The Companys Board of Directors is responsible for establishing and maintaining internal financial controls based on the internal control with reference to financial statements criteria established by the Company considering the essential components of internal control stated in the Guidance Note on Audit of Internal Financial Controls Over Financial Reporting (the “Guidance Note”) issued by the Institute of Chartered Accountants of India (“ICAI”). These responsibilities include the design, implementation and maintenance of adequate internal financial controls that were operating effectively for ensuring the orderly and efficient conduct of its business, including adherence to Companys policies, the safeguarding of its assets, the prevention and detection of frauds and errors, the accuracy and completeness of the accounting records, and the timely preparation of reliable financial information, as required under the Act.

Auditors Responsibility

Our responsibility is to express an opinion on the Companys internal financial controls with reference to financial statements based on our audit. We conducted our audit in accordance with the Guidance Note and the Standards on Auditing specified under section 143(10) of the Act, to the extent applicable to an audit of internal financial controls, both issued by the ICAI. Those Standards and the Guidance Note require that we comply with ethical requirements and plan and perform the audit to obtain reasonable assurance about whether adequate internal financial controls with reference to financial statements were established and maintained and if such controls operated effectively in all material respects.

────────

# Assigned task 1:
Please rewrite the rows, from the first one through the line containing "and my iPhone while s", inclusive, as a JSON list of strings with one string per line. Leave out blank lines and the pictures.

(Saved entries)
────────

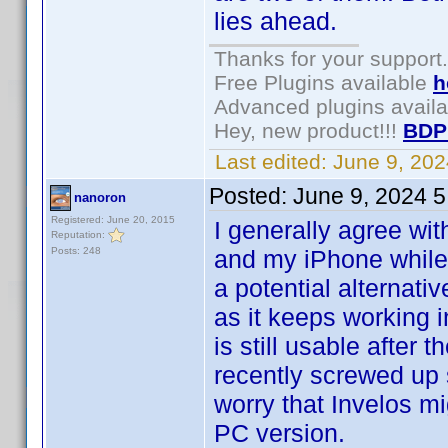
lies ahead.
Thanks for your support.
Free Plugins available
h
Advanced plugins avail
Hey, new product!!!
BDP
Last edited:
June 9, 20
Posted:
June 9, 2024 
nanoron
Registered: June 20, 2015
I generally agree wi
Reputation:
Posts: 248
and my iPhone while s
a potential alternati
as it keeps working in
is still usable after 
recently screwed up 
worry that Invelos m
PC version.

────────

# Assigned task 2:
Reproduce the audit text between "Auditors Responsibility" and "all material respects.", inclusive, copying it precisely.

# Written reply 1:
[
  "lies ahead.",
  "Thanks for your support.",
  "Free Plugins available",
  "h",
  "Advanced plugins avail",
  "Hey, new product!!!",
  "BDP",
  "Last edited:",
  "June 9, 20",
  "Posted:",
  "June 9, 2024 ",
  "nanoron",
  "Registered: June 20, 2015",
  "I generally agree wi",
  "Reputation:",
  "Posts: 248",
  "and my iPhone while s"
]

# Written reply 2:
Auditors Responsibility

Our responsibility is to express an opinion on the Companys internal financial controls with reference to financial statements based on our audit. We conducted our audit in accordance with the Guidance Note and the Standards on Auditing specified under section 143(10) of the Act, to the extent applicable to an audit of internal financial controls, both issued by the ICAI. Those Standards and the Guidance Note require that we comply with ethical requirements and plan and perform the audit to obtain reasonable assurance about whether adequate internal financial controls with reference to financial statements were established and maintained and if such controls operated effectively in all material respects.